Но, как уже было сказано, взглянув смерти в лицо, человек меняется – изменился и ирландский. Из тех примерно 90 000 человек, в чьей повседневной жизни присутствует ирландский, все большее число составляют городские высокообразованные жители, для которых ирландский – второй язык, и он у них – как бы это поделикатнее выразиться? – не совсем такой, каким был раньше. Некоторые вежливо называют его городским ирландским, другие насмешливо именуют Gaelscoil (школандским), ломаным и даже пиджином.

Разница довольно существенна. Как отметил несколько лет назад лингвист Брайан О’Бройн, городские жители, для которых ирландский является вторым языком, с трудом понимают носителей, а носителей – по большей части сельских жителей – раздражает произношение горожан. Он проанализировал ситуацию и обнаружил, что горожане упрощают две наиболее яркие особенности языка: одну – фонологическую, а другую – грамматическую. Нельзя сказать, что упрощения проводятся последовательно, но тенденция очевидна.

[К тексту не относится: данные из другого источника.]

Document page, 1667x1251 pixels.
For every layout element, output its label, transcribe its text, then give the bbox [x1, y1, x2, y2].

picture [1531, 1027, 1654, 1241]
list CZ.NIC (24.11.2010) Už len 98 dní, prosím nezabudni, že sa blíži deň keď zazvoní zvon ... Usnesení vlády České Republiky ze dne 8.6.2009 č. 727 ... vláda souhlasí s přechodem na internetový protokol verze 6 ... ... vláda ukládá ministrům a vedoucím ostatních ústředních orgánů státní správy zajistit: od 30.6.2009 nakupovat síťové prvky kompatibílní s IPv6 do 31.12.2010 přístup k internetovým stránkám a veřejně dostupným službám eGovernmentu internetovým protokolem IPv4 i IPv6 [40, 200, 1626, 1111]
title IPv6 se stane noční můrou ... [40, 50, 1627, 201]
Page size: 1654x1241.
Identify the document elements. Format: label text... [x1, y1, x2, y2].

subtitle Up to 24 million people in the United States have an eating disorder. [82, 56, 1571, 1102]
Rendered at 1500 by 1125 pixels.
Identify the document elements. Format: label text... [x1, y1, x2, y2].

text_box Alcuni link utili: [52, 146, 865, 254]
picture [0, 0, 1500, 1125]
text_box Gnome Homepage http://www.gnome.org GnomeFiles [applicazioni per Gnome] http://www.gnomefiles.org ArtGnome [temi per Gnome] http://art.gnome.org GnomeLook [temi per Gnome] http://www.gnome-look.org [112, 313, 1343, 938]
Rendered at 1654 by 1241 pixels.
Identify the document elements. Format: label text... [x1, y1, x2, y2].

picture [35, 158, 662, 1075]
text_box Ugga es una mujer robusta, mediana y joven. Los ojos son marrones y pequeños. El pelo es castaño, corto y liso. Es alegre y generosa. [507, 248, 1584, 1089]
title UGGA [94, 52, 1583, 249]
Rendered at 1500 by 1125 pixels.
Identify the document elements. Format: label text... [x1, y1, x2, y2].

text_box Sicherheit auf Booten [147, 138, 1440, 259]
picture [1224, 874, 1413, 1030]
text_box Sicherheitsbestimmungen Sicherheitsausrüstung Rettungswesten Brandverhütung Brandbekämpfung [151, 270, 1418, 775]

Чтобы представить себе, насколько ошеломляющим было его открытие, давайте примерим аналогичные изменения на английский язык. Что касается произношения, то представьте себе, что существенная и все увеличивающаяся группа носителей перестает различать rib и rip, bag и back, а также raise и race. А для грамматической аналогии представим, что они станут обращаться со многими неправильными глаголами, как с правильными, так что, например, вместо rose будут говорить rised, вместо won – winned, а вместо threw – throwed. От таких новшеств приверженцев традиций бросит в дрожь. А новаторы, со своей стороны, начнут испытывать трудности при расшифровке таких слов, как torn, bred и underwent, – они-то будут говорить teared, breeded и undergoed.

Вы можете возразить, что эти новаторы никакие не новаторы и должны просто перестать валять дурака. Но языковые изменения на редкость демократичны. Когда достаточное число людей начинает полагать, что прошедшее время от dare – это dared, исходная форма – durst – исчезает (как оно и произошло на самом деле), независимо от душевных терзаний остального населения. Обычно такого рода различия возникают между представителями разных поколений. А вот с ирландским раскол произошел между городскими и деревенскими жителями. И поскольку в численном отношении первые – на подъеме, а последних становится все меньше, то у новшеств есть все шансы стать новой нормой.

Так можем ли мы сказать, что ирландский чуть было не умер, а теперь возрождается? Отчасти да. Но, пожалуй, правильнее будет сказать, что традиционный ирландский умирает, а на его место приходит школьный ирландский.

 Среди заимствований из ирландского такие слова, как slew (поворот), galore (в изобилии) и trousers (брюки). Часто трудно различить, какие слова пришли из ирландского, а какие из шотландского.

 Bothántaíocht – дружеские посиделки с переходом из дома в дом.